DATA TO EXAMINE:
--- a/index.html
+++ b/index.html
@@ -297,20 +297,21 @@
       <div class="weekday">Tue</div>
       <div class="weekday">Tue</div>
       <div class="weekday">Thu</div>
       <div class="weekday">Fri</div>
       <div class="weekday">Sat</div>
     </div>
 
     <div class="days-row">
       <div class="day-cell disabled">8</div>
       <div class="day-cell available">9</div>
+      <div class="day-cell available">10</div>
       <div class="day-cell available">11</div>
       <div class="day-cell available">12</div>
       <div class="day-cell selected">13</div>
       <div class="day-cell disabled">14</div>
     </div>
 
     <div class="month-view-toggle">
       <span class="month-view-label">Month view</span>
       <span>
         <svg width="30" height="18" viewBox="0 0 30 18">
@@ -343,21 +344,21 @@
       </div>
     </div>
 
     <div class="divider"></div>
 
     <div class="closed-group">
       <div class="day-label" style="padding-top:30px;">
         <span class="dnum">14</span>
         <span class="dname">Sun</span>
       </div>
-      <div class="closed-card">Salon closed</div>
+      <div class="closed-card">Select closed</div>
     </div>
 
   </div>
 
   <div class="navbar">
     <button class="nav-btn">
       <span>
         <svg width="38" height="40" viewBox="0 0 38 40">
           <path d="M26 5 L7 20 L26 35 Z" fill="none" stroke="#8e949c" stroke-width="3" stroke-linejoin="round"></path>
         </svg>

---

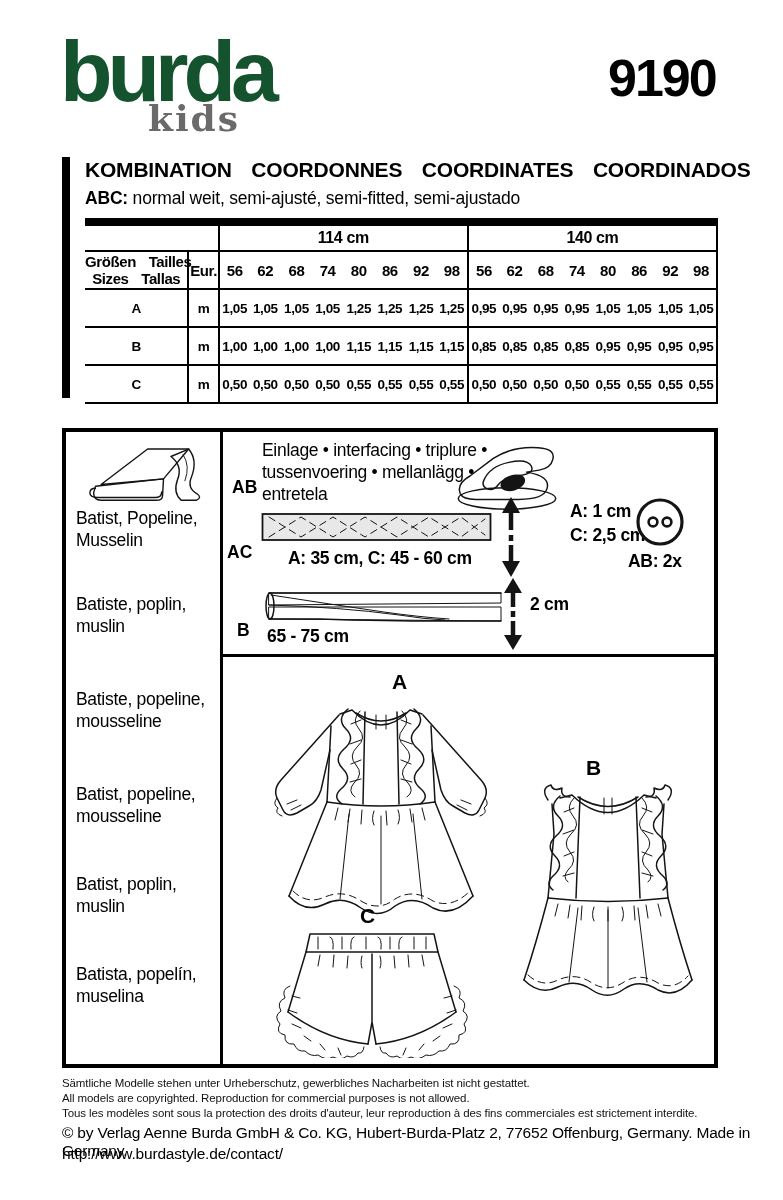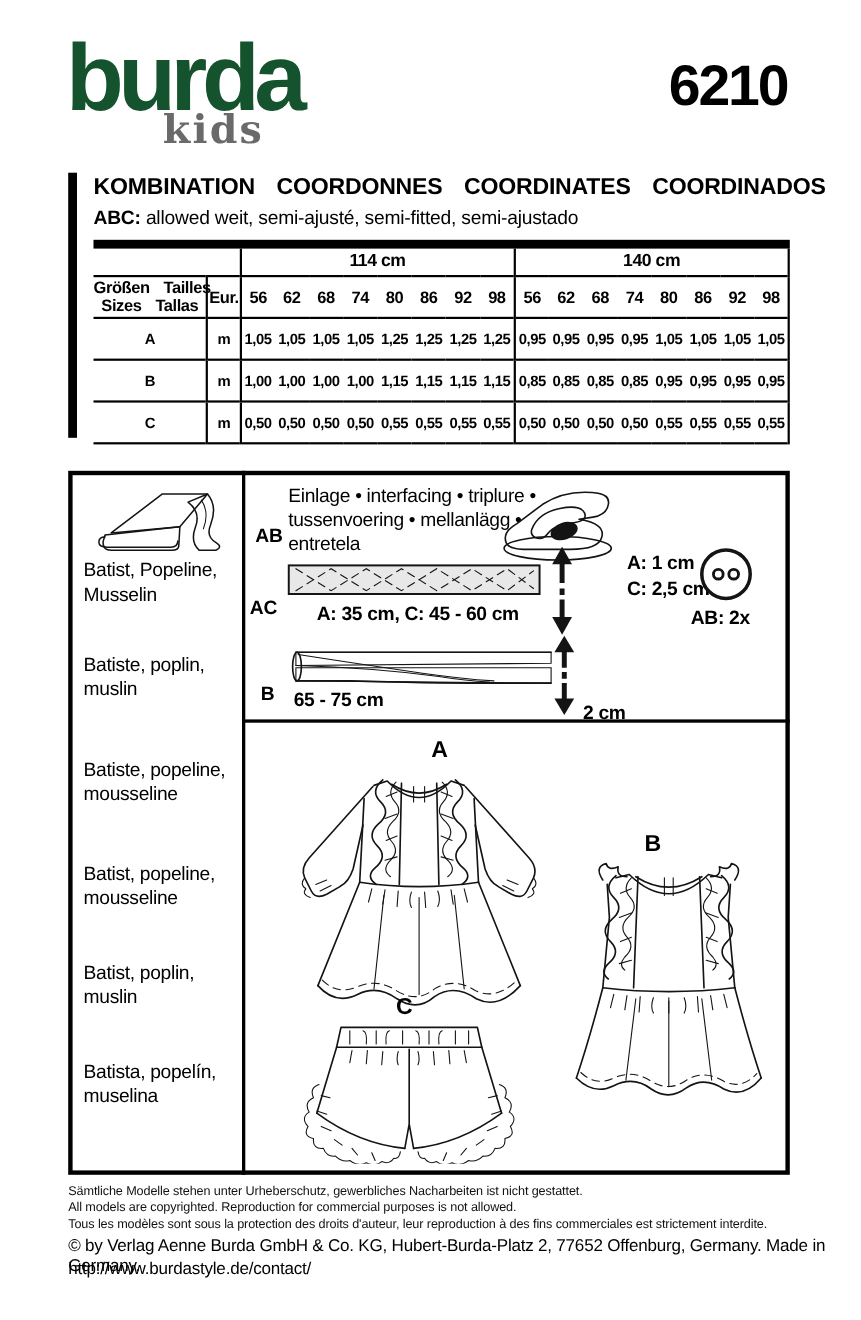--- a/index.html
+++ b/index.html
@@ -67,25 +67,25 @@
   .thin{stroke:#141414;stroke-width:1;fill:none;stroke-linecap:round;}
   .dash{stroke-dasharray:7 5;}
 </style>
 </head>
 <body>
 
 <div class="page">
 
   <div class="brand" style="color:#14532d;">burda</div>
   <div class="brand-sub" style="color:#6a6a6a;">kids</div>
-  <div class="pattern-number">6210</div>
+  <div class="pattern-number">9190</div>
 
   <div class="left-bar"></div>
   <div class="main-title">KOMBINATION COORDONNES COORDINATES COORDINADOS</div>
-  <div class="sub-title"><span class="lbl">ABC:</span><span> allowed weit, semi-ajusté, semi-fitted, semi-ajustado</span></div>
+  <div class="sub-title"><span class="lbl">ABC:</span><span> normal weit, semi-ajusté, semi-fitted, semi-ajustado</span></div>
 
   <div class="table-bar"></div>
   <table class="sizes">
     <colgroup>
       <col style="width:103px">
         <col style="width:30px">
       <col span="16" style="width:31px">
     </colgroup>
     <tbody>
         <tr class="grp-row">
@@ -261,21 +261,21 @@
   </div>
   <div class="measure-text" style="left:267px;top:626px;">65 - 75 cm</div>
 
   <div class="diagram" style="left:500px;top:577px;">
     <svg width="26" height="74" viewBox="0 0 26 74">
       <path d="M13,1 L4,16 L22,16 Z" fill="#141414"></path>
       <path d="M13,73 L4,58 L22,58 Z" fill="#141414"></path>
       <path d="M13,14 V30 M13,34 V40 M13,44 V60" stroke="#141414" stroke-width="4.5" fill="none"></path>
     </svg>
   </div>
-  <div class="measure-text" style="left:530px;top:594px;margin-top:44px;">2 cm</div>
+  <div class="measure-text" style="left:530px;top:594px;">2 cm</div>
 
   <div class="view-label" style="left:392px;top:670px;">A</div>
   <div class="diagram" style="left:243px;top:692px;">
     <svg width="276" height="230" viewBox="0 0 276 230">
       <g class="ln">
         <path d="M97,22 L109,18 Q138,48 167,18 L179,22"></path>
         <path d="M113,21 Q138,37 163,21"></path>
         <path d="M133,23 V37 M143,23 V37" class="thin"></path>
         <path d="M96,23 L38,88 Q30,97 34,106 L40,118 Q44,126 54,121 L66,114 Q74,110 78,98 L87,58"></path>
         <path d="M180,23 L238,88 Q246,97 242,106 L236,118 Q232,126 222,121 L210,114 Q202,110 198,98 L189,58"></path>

EXERCISE REQUIREMENTS: Scan the entries above and copy each line where "span" occurs.

TASK RESULT:
       <span class="month-view-label">Month view</span>
       <span>
         <span class="dnum">14</span>
         <span class="dname">Sun</span>
       <span>
-  <div class="sub-title"><span class="lbl">ABC:</span><span> allowed weit, semi-ajusté, semi-fitted, semi-ajustado</span></div>
+  <div class="sub-title"><span class="lbl">ABC:</span><span> normal weit, semi-ajusté, semi-fitted, semi-ajustado</span></div>
       <col span="16" style="width:31px">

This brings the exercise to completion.